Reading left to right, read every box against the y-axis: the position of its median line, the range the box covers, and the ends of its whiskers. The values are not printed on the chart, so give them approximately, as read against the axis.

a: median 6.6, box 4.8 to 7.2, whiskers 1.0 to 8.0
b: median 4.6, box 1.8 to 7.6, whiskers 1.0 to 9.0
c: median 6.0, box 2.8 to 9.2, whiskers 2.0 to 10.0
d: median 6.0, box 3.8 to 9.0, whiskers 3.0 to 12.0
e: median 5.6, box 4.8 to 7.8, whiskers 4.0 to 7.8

========================================================================

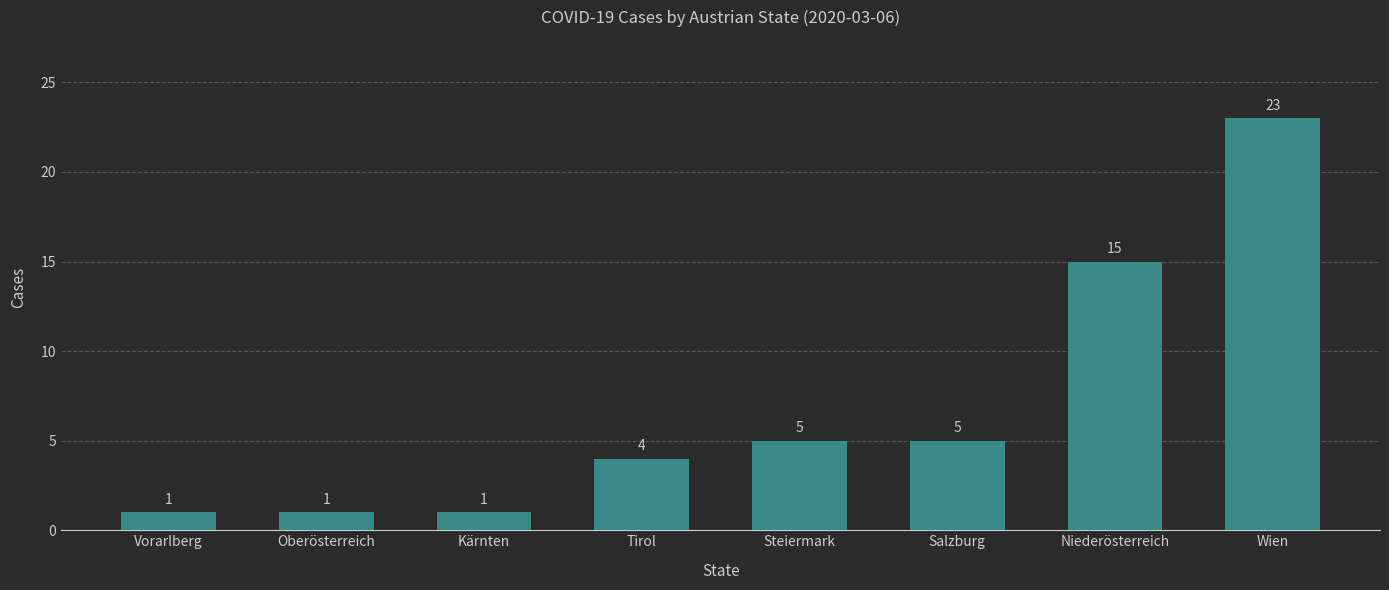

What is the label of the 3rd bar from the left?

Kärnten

========================================================================

What is being asked: Please return each line of the data above that contains the word "left", copied in full.

Written reply:
Reading left to right, read every box against the y-axis: the position of its median line, the range the box covers, and the ends of its whiskers. The values are not printed on the chart, so give them approximately, as read against the axis.
What is the label of the 3rd bar from the left?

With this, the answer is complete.